> [Short problem]: Reproduce word for word the records from their start up to and including the line that contains "genus: Limnobium".

::::::::

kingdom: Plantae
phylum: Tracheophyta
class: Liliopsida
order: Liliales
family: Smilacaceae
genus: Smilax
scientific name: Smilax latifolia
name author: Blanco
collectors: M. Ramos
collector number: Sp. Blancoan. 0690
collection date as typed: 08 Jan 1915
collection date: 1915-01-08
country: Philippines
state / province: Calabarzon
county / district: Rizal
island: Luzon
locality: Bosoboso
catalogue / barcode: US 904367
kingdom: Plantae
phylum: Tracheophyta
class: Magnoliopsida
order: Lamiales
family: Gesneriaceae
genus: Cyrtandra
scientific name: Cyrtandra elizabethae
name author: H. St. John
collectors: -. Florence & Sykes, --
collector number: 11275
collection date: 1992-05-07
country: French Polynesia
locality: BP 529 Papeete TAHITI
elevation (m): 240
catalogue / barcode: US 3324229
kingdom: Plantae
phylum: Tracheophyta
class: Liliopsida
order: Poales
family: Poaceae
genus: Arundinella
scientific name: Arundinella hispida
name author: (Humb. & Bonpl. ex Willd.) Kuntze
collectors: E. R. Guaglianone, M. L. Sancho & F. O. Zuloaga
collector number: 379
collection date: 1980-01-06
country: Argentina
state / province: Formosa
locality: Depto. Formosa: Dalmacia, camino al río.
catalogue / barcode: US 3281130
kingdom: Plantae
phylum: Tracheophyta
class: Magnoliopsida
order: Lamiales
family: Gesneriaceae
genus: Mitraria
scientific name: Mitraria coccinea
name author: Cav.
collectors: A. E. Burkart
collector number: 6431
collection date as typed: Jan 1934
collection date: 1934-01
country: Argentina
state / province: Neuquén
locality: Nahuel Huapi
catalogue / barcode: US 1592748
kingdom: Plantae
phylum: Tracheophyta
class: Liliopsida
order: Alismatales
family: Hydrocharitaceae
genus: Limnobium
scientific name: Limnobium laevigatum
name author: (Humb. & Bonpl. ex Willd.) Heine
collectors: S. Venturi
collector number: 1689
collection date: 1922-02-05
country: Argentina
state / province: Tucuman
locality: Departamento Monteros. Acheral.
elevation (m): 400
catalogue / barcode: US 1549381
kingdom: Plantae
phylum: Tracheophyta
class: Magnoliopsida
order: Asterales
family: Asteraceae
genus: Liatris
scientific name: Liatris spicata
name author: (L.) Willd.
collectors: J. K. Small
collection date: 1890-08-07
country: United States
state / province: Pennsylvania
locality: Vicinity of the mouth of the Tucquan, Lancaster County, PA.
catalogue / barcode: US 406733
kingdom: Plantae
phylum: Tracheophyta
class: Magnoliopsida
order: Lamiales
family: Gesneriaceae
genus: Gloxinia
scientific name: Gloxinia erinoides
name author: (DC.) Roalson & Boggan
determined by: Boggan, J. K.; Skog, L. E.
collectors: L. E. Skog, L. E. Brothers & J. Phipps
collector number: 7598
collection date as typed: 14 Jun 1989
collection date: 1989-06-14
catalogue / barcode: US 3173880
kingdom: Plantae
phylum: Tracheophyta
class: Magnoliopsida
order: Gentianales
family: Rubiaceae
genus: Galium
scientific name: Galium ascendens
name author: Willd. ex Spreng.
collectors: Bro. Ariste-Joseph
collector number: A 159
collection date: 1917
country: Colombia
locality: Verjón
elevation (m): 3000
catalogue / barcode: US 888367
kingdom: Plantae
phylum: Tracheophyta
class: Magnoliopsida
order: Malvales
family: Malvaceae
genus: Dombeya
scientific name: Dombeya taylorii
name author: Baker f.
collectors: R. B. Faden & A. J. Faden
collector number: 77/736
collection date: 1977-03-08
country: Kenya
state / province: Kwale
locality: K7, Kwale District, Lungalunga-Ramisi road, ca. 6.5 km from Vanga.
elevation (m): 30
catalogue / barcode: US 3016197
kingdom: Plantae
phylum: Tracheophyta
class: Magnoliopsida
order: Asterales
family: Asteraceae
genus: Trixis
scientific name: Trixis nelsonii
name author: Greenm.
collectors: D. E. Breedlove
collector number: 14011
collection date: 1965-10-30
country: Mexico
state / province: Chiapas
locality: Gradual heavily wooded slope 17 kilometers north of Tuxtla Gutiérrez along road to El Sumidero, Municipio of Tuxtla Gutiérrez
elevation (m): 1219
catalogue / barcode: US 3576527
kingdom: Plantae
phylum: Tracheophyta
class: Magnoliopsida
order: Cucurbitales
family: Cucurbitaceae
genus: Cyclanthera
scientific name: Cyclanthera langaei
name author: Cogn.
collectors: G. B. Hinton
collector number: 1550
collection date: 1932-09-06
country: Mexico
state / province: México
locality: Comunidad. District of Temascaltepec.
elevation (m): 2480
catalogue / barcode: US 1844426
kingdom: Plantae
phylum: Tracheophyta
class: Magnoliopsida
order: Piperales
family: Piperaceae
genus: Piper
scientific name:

::::::::

> [The solution]:
kingdom: Plantae
phylum: Tracheophyta
class: Liliopsida
order: Liliales
family: Smilacaceae
genus: Smilax
scientific name: Smilax latifolia
name author: Blanco
collectors: M. Ramos
collector number: Sp. Blancoan. 0690
collection date as typed: 08 Jan 1915
collection date: 1915-01-08
country: Philippines
state / province: Calabarzon
county / district: Rizal
island: Luzon
locality: Bosoboso
catalogue / barcode: US 904367
kingdom: Plantae
phylum: Tracheophyta
class: Magnoliopsida
order: Lamiales
family: Gesneriaceae
genus: Cyrtandra
scientific name: Cyrtandra elizabethae
name author: H. St. John
collectors: -. Florence & Sykes, --
collector number: 11275
collection date: 1992-05-07
country: French Polynesia
locality: BP 529 Papeete TAHITI
elevation (m): 240
catalogue / barcode: US 3324229
kingdom: Plantae
phylum: Tracheophyta
class: Liliopsida
order: Poales
family: Poaceae
genus: Arundinella
scientific name: Arundinella hispida
name author: (Humb. & Bonpl. ex Willd.) Kuntze
collectors: E. R. Guaglianone, M. L. Sancho & F. O. Zuloaga
collector number: 379
collection date: 1980-01-06
country: Argentina
state / province: Formosa
locality: Depto. Formosa: Dalmacia, camino al río.
catalogue / barcode: US 3281130
kingdom: Plantae
phylum: Tracheophyta
class: Magnoliopsida
order: Lamiales
family: Gesneriaceae
genus: Mitraria
scientific name: Mitraria coccinea
name author: Cav.
collectors: A. E. Burkart
collector number: 6431
collection date as typed: Jan 1934
collection date: 1934-01
country: Argentina
state / province: Neuquén
locality: Nahuel Huapi
catalogue / barcode: US 1592748
kingdom: Plantae
phylum: Tracheophyta
class: Liliopsida
order: Alismatales
family: Hydrocharitaceae
genus: Limnobium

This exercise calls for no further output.